TASK TO COMPLETE:
Continue the worksheet on point estimators and unbiased estimation from the end of its last line.

PROVIDED PASSAGE:
━━━━━━━━━━━━━━━━━━━━━━━━━━━━━━

Worksheet 12: Point Estimators and Unbiased Estimation

Learning Objectives 🎯

Master the concept of point estimators and distinguish between parameters and statistics
Apply the definition of bias to evaluate whether an estimator is unbiased
Calculate expected values and variances of estimators mathematically and through simulation
Analyze the trade-offs between bias and variance in estimator selection
Implement R simulations to verify theoretical properties of estimators and compare their performance

Introduction

In previous lessons, we studied sampling distributions and how they describe the variability of statistics computed from samples. We focused on scenarios involving Normal distributions or approximate Normality via the Central Limit Theorem (CLT). Now, we turn our attention specifically to estimating unknown parameters using sample data.

When analyzing data, we often want to estimate unknown numerical characteristics (parameters) of a population. Examples of parameters include:

Population mean \(\mu\)
Population variance \(\sigma^2\)
Probability of success \(p\)
Rate parameter of a Poisson or Exponential distribution \(\lambda\)

A point estimator is a rule or formula that uses sample data to produce a single “best guess” for the unknown parameter.

Key Definitions 📚

Parameter \(\theta\): A fixed, unknown number describing a population characteristic

Point Estimator \(\hat{\theta}\): A statistic computed from a sample, intended to approximate \(\theta\)

Bias: The difference between the expected value of an estimator and the true parameter value:

\[\text{bias}(\hat{\theta}) = E[\hat{\theta}] - \theta\]

Unbiased Estimator: An estimator \(\hat{\theta}\) is unbiased if \(E[\hat{\theta}] = \theta\)

For example, if we wish to estimate the population mean \(\mu\), a natural estimator is the sample mean \(\overline{X}\). Similarly, to estimate a probability of success \(p\), the sample proportion \(\hat{p}\) can be used.

An unbiased estimator does not consistently underestimate or overestimate the parameter it targets. Instead, the estimation errors “balance out” across many samples.

Part 1: Estimating Parameters of the Exponential Distribution

The exponential distribution is commonly used to model waiting times and lifetimes. Understanding the properties of its estimators is crucial for reliable inference.

Note

Recall that for \(X \sim \text{Exponential}(\lambda)\), we have:

Population mean: \(\mu = E[X] = \frac{1}{\lambda}\)
Population variance: \(\sigma^2 = \text{Var}(X) = \frac{1}{\lambda^2}\)

━━━━━━━━━━━━━━━━━━━━━━━━━━━━━━

AVAILABLE DATA:
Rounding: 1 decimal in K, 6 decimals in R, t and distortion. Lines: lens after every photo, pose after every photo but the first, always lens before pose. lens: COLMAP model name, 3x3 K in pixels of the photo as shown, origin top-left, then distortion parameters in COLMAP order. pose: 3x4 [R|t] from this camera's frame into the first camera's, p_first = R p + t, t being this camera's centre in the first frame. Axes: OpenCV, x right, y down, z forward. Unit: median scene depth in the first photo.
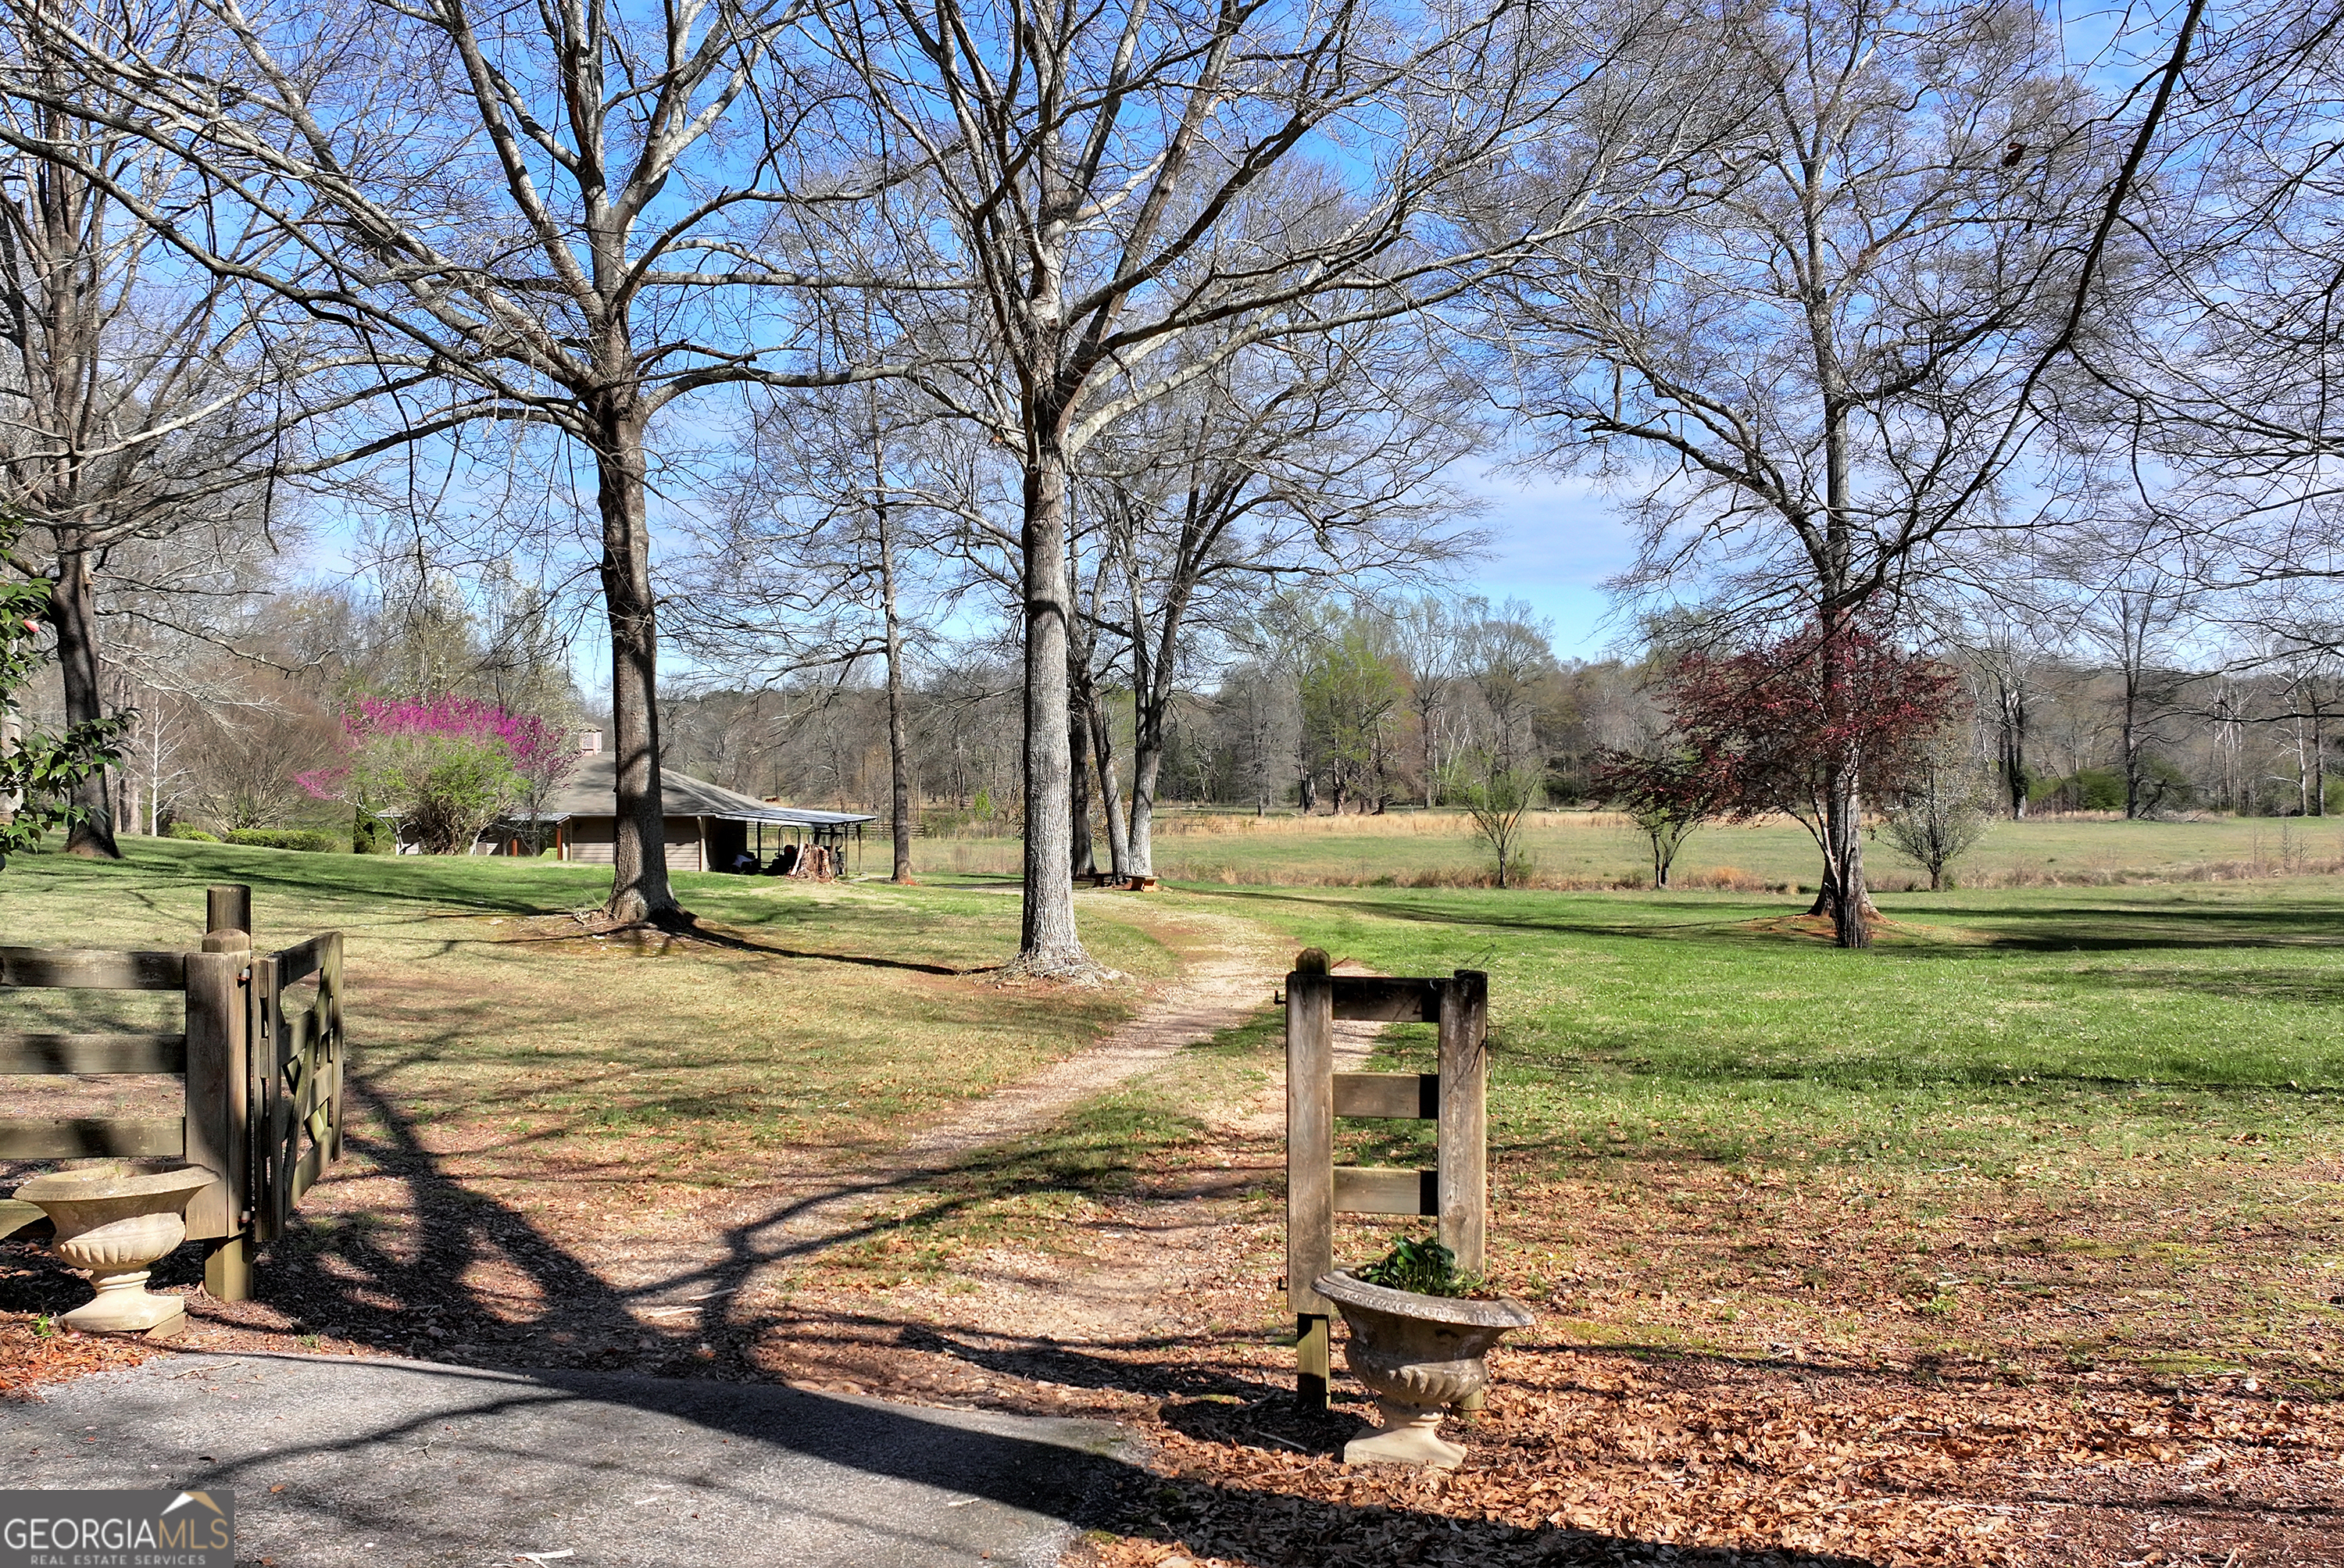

━━━━━━━━━━━━━━━━━━━━━━━━━━━━━━

SOLVED PROBLEM:
Question 1: Consider a random variable \(X \sim \text{Exponential}(\lambda)\), where \(\lambda > 0\) is the rate parameter. Suppose we take \(n\) independent random samples from this distribution, i.e., \(X_1, X_2, \ldots, X_n \overset{\text{i.i.d.}}{\sim} \text{Exponential}(\lambda)\).

We wish to estimate the parameter \(\mu\) (the mean) and the parameter \(\lambda\) (the rate) using these samples.

a) Mathematical Proof of Unbiasedness

Show mathematically that the sample mean \(\overline{X}\) is an unbiased estimator for \(\mu = 1/\lambda\). In other words, show that \(\text{bias}(\overline{X}) = 0\).

Hint: Use the linearity of expectation and the fact that \(E[X_i] = \mu\) for each observation.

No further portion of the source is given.